I would prefer to credit the cause itself for the changes. I would prefer to believe that it is ad fontes which is responsible -- going to the sources of Scripture and Confession. I would prefer to believe this is a resurgent movement in which Lutheran confession and liturgical identity are center stage and NOT people and personalities. WHY?
Because if it is people and personality at work, then it is quite possible and, historically predictable, that things will change. If the "other side" finds a new leader with charisma and enthusiasm and puts in the ground work to building identity and support for this individual or these individuals, leadership can and will change. It is my hope, however, that this is NOT a leadership change but change in the direction of our church body. It is my hope that what we have seen is a resurgent Lutheranism, confident of her confessions, convinced of Scripture's truth and efficacy, courageously expecting and anticipating the means of grace to do what they promise, and cautious enough about change to be patient and deliberate in getting this message out.
Church bodies change for many reasons -- among them the cultural changes in the world around them, a shift of values that intrudes into the church from outside, desperation over the harsh reality of decline and loss, a change in demographics, and the influence of charismatic and convincing leaders.
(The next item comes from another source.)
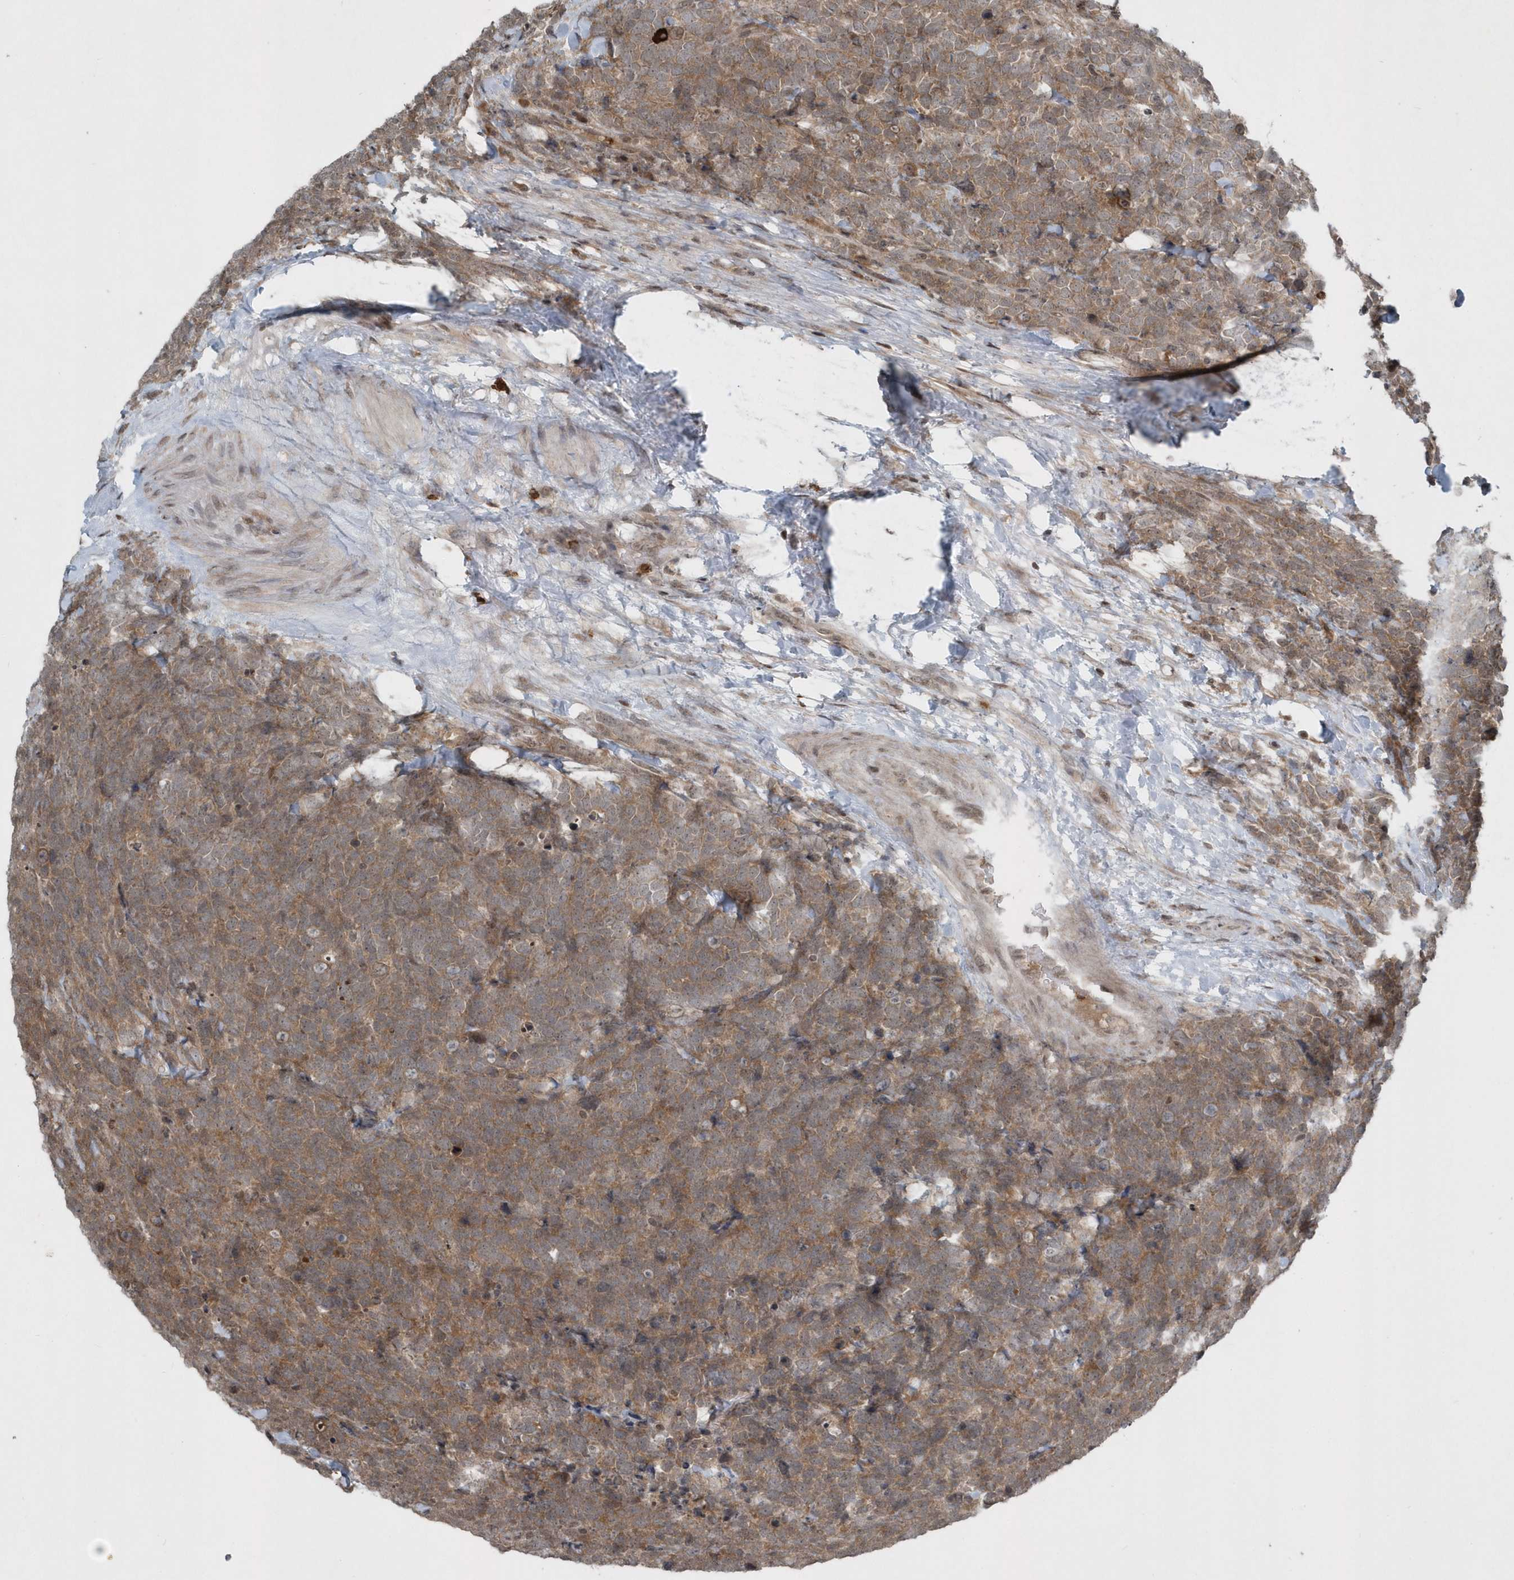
{"staining": {"intensity": "moderate", "quantity": ">75%", "location": "cytoplasmic/membranous"}, "tissue": "urothelial cancer", "cell_type": "Tumor cells", "image_type": "cancer", "snomed": [{"axis": "morphology", "description": "Urothelial carcinoma, High grade"}, {"axis": "topography", "description": "Urinary bladder"}], "caption": "An immunohistochemistry image of tumor tissue is shown. Protein staining in brown labels moderate cytoplasmic/membranous positivity in urothelial cancer within tumor cells. Immunohistochemistry (ihc) stains the protein of interest in brown and the nuclei are stained blue.", "gene": "EIF2B1", "patient": {"sex": "female", "age": 82}}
They also change because they have been renewed from the inside out, taking seriously their confession of faith, being confident of this confessional and liturgical identity, and shaping their practice from these values. I choose to believe that what happened in Missouri is the latter and it is my hope and dream that we as a Lutheran church body will find that the key to our future, to our growth, to our effectiveness, and to our unity will be this renewed and resurgent confessional and liturgical identity.
What does this mean? That is THE Lutheran question and it is about time we began looking at the issues facing us and asking the Lutheran question about the various choices and answers before us. With this in mind, I honor those elected, rejoice in God's faithfulness, and express my own cautious optimism for the future of the Lutheran Church Missouri Synod over the long haul and not merely the next triennium.